Data to process START
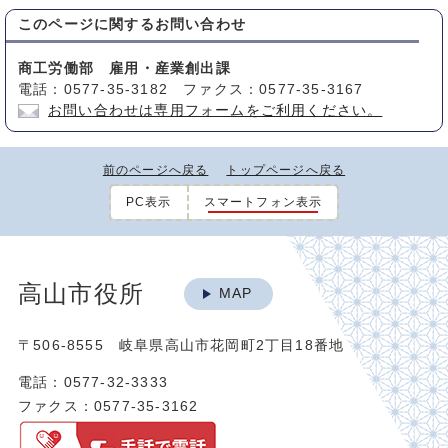
このページに関する
お問い合わせ
商工労働部 雇用・産業創出課
電話：0577-35-3182 ファクス：0577-35-3167
お問い合わせは専用フォームをご利用ください。
前のページへ戻る
トップページへ戻る
PC表示
スマートフォン表示
高山市役所
MAP
〒506-8555 岐阜県高山市花岡町2丁目18番地
電話：0577-32-3333
ファクス：0577-35-3162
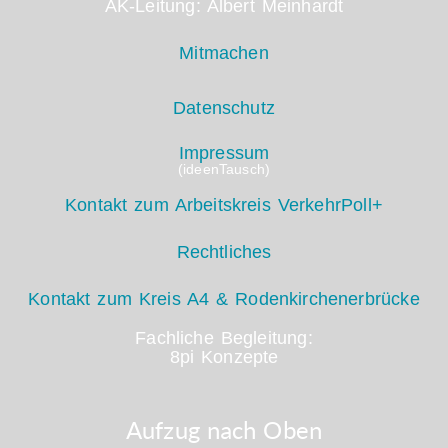
AK-Leitung: Albert Meinhardt
Mitmachen
Datenschutz
Impressum
(ideenTausch)
Kontakt zum Arbeitskreis VerkehrPoll+
Rechtliches
Kontakt zum Kreis A4 & Rodenkirchenerbrücke
Fachliche Begleitung:
8pi Konzepte
Aufzug nach Oben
Data to process END
### Task to complete
Please render the text read from every row above as a JSON list of strings, one string per line, leaving out blank lines. Leave the pictures out of the answer.

### Task result
[
  "このページに関する",
  "お問い合わせ",
  "商工労働部 雇用・産業創出課",
  "電話：0577-35-3182 ファクス：0577-35-3167",
  "お問い合わせは専用フォームをご利用ください。",
  "前のページへ戻る",
  "トップページへ戻る",
  "PC表示",
  "スマートフォン表示",
  "高山市役所",
  "MAP",
  "〒506-8555 岐阜県高山市花岡町2丁目18番地",
  "電話：0577-32-3333",
  "ファクス：0577-35-3162",
  "AK-Leitung: Albert Meinhardt",
  "Mitmachen",
  "Datenschutz",
  "Impressum",
  "(ideenTausch)",
  "Kontakt zum Arbeitskreis VerkehrPoll+",
  "Rechtliches",
  "Kontakt zum Kreis A4 & Rodenkirchenerbrücke",
  "Fachliche Begleitung:",
  "8pi Konzepte",
  "Aufzug nach Oben"
]